信州大学附属病院では基幹施設認証に伴い、「不安のある妊婦さんのための専門外来(通称:よりそいささえる外来/YS外来)」を開設しました。YS外来が対応するのは出生前検査に関する相談だけではありません。NIPT受検を検討する背景には、妊婦の既往歴や精神的なもの、家族背景などさまざまな不安要因が隠れています。その根底にあるものに耳を傾けて“よりそい”、心配や不安を共有することでその後の妊娠出産を“ささえる”ための外来を、妊婦健診とは切り離して設けることにしました。

YS外来のカウンセリング当日のフロー

“生んだ先の不安”に悩んでいる人にとって、“生んだ先の楽しさや喜び”を感じてもらう機会は少ないものです。ともすれば「未知の恐ろしいこと」と感じられるお腹の赤ちゃんを、妊婦さんとパートナー二人の大切な赤ちゃんとして捉え、その未来を考えてもらう時間になることを目指しています。

YS外来受診者に実施した事後アンケートによると、外来開設から2023年の12月までに回答した101人の内、後半で回答した49人の中でカウンセリングの後にNIPTを受けた人は57%でした。いずれからも「カウンセリングを受ける機会があって良かった」という声が多く寄せられています。

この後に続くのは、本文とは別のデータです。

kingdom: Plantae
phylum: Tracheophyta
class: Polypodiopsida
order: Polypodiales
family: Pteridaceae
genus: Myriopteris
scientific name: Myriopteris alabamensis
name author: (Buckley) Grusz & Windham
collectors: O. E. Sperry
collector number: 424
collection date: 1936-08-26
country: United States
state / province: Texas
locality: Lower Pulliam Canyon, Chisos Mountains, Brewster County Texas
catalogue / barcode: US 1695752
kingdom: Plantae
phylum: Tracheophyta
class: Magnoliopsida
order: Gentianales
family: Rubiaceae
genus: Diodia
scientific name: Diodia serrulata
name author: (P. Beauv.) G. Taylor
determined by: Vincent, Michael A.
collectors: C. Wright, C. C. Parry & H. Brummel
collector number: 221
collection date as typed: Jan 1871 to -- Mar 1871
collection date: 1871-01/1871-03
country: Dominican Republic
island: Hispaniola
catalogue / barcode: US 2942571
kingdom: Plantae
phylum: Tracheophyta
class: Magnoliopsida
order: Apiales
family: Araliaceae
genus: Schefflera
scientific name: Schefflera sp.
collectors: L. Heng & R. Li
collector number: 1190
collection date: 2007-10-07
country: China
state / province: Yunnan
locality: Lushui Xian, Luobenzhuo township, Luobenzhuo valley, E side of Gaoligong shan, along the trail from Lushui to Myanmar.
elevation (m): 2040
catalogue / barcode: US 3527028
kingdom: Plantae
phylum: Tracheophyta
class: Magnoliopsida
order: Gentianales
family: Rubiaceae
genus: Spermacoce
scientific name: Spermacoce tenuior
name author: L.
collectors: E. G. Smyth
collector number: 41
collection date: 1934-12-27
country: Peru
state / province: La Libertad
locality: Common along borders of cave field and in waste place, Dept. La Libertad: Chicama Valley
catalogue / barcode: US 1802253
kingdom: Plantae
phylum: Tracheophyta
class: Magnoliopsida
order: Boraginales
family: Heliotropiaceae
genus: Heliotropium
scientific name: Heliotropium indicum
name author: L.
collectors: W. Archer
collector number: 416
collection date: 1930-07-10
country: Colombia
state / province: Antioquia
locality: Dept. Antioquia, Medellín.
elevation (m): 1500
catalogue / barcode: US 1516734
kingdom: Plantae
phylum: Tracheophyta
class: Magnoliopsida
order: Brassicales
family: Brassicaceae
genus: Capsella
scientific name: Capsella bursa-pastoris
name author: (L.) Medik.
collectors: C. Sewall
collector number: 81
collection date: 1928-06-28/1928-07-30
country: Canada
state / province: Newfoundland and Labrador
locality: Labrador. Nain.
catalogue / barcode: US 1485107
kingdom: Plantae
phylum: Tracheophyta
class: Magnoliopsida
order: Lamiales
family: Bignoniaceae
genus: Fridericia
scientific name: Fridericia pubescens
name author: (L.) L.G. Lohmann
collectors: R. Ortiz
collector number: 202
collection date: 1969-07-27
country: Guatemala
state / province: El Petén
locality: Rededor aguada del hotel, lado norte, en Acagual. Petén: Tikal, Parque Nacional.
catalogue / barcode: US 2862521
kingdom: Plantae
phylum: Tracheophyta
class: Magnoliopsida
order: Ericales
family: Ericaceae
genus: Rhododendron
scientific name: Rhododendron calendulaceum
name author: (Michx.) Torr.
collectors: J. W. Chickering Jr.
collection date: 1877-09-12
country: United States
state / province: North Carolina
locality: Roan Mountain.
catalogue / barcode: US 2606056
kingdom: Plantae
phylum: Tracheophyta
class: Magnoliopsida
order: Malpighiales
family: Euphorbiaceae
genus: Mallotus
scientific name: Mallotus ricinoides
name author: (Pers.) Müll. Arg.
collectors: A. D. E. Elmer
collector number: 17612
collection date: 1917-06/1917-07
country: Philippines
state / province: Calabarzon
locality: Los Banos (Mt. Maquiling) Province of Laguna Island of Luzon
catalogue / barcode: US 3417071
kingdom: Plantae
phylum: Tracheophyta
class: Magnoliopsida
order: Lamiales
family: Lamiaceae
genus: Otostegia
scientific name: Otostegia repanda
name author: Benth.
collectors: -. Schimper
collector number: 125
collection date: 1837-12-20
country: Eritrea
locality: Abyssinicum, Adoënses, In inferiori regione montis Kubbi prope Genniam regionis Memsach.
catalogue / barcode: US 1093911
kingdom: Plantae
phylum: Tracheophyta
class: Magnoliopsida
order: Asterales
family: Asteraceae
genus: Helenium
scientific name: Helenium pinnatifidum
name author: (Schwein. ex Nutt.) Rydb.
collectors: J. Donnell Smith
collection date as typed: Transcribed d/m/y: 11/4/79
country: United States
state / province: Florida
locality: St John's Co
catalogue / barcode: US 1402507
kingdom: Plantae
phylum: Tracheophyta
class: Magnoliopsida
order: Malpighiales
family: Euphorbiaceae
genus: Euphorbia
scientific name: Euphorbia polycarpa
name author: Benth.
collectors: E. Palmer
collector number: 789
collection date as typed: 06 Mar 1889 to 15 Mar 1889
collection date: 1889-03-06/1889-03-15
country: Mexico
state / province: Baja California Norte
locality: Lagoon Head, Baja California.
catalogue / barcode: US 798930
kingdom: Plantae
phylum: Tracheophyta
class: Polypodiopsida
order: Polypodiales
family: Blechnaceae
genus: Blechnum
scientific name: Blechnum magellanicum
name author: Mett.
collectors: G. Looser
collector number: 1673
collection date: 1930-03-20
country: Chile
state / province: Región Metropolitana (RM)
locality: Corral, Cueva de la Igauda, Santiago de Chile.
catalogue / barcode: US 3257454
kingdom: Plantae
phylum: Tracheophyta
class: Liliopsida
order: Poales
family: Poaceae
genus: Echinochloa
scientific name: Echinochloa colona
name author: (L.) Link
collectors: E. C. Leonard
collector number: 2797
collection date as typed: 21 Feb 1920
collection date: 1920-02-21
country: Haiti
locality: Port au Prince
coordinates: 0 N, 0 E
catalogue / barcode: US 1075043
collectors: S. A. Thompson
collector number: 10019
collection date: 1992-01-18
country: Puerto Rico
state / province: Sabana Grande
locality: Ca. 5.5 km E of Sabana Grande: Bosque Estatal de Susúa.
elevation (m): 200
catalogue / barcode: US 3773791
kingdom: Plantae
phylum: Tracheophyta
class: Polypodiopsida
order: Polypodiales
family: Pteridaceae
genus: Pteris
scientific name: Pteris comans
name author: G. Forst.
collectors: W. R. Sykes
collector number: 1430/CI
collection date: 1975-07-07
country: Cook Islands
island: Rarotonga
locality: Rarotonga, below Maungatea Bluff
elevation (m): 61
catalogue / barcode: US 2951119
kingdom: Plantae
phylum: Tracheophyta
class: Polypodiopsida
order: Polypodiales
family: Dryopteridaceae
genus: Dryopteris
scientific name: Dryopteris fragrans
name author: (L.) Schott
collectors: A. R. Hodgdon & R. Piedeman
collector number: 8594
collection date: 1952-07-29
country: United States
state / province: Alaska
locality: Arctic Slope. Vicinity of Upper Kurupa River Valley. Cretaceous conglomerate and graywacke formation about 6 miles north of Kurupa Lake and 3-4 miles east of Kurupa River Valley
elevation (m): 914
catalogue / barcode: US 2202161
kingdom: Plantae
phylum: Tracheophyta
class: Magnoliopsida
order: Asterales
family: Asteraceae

またこの信州大学附属病院のメンバーは、県内で連携施設を希望する病院に赴き勉強会を開催しています。勉強会には医師だけでなく看護師、助産師も多く参加しています。YS外来においても事前の予約、プレカウンセリング、カウンセリング後に思いを聞く場面など、看護師や助産師が関わる部分は非常に大きく、彼らの協力なくしては成り立ちません。医療スタッフがより知識を深め、妊婦さんやご家族に向き合う面談技術を向上することが、周産期医療全体の質を高めていくために不可欠と考えています。

自治体は応援団に
関係機関と信頼関係を構築しながら連携を広げていく

これらの取組のきっかけは長野県から中核医療機関への働きかけではありましたが、その後は医療機関の熱意あるメンバーによって、医療体制の構築や他の医療機関への情報共有などが精力的に進められています。「必要としている人のもとに、適切に情報や支援を届けたい」という医療機関と行政の共通の思いを基盤に、信頼関係を醸成しながら連携体制をより強く、より広く構築していくことを目指しています。